THERE’S already too much money chasing too few assets and yet even the most sober investors seem ready to add to the problem.
Calpers, the US$495bil (RM2.1 trillion) California public-employee pension fund, is planning to put more money into chasing returns by taking on debt worth up to 5% of its fund value – or roughly US$25bil (RM106bil) – to plow into financial assets. It is doing this because it can’t see another way of hitting its long-term return target of 6.8% to meet its promised payouts.
This seems remarkable to me: A very big pension plan, which invests in lots of different funds, including many that use leverage to boost returns, is now going to start using its own leverage on top to try to boost its returns. It highlights how investors of all kinds are having to take more risk to make any money.
Calpers’ strategy may ultimately be self-defeating: The more money you throw at any asset class, the lower its yield goes and the harder it becomes for anyone to earn a good return.
Yes, I know fresh assets get created – new companies, new bonds and new joke Shiba-Inu Coins, or whatever. But markets have been flooded with money to battle the fallout of the Covid pandemic, boosting prices and depressing future returns everywhere.
The other issue is that leverage in financial markets is high – and rising – and that makes things riskier and potentially unstable. Let’s just look at companies. In US stock markets, the amount of borrowed money behind share prices has hit a record high.
Net borrowing on margin in brokerage accounts hit US$509bil (RM2.16 trillion) in October, according to the latest data from the US Financial Industry Regulatory Authority, or Finra.
Margin lending has grown rapidly this year, breaking new records almost every month. But stock values have risen rapidly, too, so the way to judge the importance of this borrowing is to compare it with market capitalisation.
Against the S&P 500, the amount of margin dollars per dollar of market capitalisation is also close to record levels. It was slightly higher only during three months in the summer of 2018, and it could surpass those levels in November.
Another way to invest in companies is through private equity. Guess what: Buyout deal valuation and leverage multiples have also jumped. The price tag on more than two-thirds of US buyouts last year was more than 11 times earnings before interest, tax, depreciation and amortisation (Ebitda), according to consultants at Bain & Co.
At the peak of the last buyout boom in 2007, only about one-quarter of US buyouts were at such high multiples.
Meanwhile, total debt is more than seven times Ebitda on nearly 60% of deals, according to Bain & Co; in 2015, it was less than 20% of deals.
And yet private-equity firms are adding more debt to these businesses in order to take out dividends at a record rate this year – even as the buyout frenzy continues. US-based private-equity owned companies are on course to borrow nearly US$90bil (RM382bil) to fund dividend payouts this year, the most since Bloomberg started collecting this data in 2013.

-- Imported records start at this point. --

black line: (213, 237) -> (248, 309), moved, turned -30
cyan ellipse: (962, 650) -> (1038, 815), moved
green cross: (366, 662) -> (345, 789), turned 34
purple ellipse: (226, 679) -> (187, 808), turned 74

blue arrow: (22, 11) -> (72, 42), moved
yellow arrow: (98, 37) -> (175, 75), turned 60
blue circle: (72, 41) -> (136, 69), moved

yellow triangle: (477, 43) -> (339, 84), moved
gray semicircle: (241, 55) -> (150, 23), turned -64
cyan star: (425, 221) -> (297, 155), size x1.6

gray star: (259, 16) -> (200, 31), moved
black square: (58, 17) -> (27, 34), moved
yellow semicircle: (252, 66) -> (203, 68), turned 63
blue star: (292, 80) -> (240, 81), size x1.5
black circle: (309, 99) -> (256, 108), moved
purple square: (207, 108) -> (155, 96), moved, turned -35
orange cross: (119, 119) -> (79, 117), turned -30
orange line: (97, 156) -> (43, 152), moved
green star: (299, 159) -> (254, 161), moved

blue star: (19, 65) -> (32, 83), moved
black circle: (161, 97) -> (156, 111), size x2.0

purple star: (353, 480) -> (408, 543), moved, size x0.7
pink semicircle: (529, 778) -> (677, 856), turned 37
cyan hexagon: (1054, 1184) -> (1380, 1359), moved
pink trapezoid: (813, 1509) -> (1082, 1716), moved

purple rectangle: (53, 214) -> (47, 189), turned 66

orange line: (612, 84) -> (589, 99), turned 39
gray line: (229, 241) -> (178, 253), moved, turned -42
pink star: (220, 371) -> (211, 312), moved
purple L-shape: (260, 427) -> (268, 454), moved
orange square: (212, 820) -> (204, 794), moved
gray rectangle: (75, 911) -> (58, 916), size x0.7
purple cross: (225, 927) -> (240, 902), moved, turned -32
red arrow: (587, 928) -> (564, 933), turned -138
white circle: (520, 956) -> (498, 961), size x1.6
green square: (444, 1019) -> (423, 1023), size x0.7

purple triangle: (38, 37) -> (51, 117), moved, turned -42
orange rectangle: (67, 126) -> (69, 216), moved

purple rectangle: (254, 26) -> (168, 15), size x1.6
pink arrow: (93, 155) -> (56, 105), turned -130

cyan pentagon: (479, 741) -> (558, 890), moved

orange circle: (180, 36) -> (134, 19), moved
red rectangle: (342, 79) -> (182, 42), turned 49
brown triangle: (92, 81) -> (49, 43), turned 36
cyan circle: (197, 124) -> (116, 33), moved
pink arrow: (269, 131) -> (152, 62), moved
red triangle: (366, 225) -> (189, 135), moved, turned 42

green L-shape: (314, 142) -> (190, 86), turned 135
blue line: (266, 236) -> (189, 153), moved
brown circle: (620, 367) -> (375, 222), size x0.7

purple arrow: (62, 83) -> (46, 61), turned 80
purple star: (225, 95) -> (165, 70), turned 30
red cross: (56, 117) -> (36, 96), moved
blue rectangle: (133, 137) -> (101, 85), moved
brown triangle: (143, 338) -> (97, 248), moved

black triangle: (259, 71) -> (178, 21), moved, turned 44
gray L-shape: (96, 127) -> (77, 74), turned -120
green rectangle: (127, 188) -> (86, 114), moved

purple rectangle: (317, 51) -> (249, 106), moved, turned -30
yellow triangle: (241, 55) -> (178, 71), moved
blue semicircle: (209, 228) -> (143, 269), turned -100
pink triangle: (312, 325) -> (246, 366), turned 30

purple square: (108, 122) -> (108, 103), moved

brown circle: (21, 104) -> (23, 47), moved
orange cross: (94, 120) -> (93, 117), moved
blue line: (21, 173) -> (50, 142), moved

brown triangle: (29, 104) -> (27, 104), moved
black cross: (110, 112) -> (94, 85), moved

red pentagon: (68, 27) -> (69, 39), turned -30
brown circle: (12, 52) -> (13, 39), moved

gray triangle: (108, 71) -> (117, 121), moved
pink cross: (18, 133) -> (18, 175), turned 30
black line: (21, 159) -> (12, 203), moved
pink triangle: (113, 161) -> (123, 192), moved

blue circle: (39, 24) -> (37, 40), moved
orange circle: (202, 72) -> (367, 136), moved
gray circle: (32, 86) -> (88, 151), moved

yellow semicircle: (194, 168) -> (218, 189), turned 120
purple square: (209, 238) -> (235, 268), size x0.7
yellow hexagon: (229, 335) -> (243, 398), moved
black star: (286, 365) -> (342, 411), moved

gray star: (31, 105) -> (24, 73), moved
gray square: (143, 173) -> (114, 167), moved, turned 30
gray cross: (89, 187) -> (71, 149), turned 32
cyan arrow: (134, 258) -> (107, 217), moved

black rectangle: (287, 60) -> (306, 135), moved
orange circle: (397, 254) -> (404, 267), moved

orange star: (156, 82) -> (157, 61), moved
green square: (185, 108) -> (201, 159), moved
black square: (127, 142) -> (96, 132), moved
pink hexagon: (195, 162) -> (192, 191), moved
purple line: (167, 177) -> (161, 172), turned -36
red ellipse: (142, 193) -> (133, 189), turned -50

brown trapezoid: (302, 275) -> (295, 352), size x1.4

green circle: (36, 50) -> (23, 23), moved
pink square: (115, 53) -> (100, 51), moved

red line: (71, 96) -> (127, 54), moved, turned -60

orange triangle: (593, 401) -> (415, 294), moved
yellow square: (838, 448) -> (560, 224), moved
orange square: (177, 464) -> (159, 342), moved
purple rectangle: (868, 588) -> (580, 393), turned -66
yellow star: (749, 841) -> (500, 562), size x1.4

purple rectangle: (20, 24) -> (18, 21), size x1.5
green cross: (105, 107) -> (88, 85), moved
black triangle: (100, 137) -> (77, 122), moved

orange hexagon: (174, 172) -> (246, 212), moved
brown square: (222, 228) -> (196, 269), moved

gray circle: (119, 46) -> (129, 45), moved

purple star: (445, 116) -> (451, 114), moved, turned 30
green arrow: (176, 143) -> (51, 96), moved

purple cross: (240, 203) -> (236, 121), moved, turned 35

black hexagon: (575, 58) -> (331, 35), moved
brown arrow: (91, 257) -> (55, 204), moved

All of this is a danger for stock markets and investors, but also for banks, which provide the leverage in the first place. Some debt, such as margin loans, banks and brokers will keep on their own books. As for loans to big institutions, like Calpers, banks will sell some to other banks.
Meanwhile, the big loans that back private-equity buyouts are mostly all sold to other banks, mutual funds and structured vehicles called collateralised loan obligations, or CLOs.
But banks will hold lots of leveraged loans for a time while waiting for a buyout deal to close, or when acting as a warehouse for a new CLO while its managers are gathering enough loans to launch a the vehicle. — Bloomberg
Paul J. Davies writes for Bloomberg. The views expressed here are the writer’s own.